Recovery is very similar to test recovery. The difference is the source side is brought down. The steps are:
- Disconnect the source volumes
- Demote the pod with the quiesce option. This ensures that any lingering data is sent to site B.
- Once quiesced, promote the target pod. This reverses the replication too–if the source is demoted and you promote the source, this is considered a failover and replication automatically reverses.
- Tag the volumes as in a failover state. This allows the SRA to know it made this promotion.
- Connect the target volumes.
If there is a DR event, and the demotion of the source cannot happen, the target will be promoted without any changes to the source.

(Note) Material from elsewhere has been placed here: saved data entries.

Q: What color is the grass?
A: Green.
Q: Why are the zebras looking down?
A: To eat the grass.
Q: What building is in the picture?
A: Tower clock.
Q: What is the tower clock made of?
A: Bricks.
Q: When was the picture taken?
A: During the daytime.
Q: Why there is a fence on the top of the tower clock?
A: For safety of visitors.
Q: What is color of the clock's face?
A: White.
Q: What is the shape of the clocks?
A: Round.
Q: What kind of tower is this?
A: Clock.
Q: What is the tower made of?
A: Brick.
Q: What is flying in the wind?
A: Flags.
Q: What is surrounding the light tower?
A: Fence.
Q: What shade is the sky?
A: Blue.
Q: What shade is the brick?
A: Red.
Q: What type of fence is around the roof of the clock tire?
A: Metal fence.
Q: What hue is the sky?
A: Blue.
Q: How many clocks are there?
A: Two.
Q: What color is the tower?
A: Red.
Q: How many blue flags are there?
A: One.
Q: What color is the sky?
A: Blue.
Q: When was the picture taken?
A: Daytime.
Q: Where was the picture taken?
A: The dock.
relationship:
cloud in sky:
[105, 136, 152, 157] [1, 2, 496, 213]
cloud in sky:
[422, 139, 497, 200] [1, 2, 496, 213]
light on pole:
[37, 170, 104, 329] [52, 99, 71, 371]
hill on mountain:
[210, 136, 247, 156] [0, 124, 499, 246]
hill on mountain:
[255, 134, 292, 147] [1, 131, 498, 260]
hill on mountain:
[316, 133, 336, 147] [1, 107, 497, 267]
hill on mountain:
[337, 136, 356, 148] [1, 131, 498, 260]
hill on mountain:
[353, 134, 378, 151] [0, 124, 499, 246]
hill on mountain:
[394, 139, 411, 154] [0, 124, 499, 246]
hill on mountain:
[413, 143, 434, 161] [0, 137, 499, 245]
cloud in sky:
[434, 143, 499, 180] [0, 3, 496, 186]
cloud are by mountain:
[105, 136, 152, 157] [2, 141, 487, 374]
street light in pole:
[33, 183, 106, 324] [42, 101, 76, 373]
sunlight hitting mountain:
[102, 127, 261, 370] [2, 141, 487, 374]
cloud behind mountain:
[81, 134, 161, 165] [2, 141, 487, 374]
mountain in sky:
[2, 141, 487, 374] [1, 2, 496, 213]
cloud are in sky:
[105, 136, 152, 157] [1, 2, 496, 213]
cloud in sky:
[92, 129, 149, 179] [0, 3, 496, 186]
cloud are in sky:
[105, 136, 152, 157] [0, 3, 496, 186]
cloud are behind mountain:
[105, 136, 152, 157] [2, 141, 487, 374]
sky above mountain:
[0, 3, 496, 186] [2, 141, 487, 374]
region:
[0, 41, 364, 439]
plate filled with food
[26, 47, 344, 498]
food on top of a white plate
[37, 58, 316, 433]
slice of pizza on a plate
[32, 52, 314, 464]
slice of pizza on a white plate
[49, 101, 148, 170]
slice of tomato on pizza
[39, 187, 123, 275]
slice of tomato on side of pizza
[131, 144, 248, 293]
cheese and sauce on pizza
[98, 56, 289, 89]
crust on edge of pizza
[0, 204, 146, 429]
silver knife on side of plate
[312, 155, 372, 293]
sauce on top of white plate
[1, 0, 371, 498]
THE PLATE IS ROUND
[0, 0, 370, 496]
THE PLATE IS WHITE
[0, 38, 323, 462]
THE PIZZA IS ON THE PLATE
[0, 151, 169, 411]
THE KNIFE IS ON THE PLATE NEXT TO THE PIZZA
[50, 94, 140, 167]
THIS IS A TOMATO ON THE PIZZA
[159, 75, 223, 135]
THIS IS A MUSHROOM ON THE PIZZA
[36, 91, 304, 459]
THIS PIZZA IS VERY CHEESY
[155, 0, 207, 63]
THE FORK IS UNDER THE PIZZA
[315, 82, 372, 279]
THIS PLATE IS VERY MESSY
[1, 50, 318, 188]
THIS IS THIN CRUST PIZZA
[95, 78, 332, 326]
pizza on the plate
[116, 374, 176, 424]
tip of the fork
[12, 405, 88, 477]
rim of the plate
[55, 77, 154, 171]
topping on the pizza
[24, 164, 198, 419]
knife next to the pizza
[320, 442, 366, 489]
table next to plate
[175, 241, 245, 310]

If the source comes back online, and you rerun recovery, the SRA will see the volumes have been tagged, so it knows that it failed over (promoted the target already) and it will demote the source pod without quiesce (meaning any changes since recovery on the source side will be discarded). Once the source is demoted, the replication will automatically reverse.
See a video for the process here:
A reprotect doesn’t do too much. The replication is already reversed at this point. So it just ensures that the data is replication and caught up and also removes the recovery tags. Makes it ready to recover again!
See the above video at the end for that process.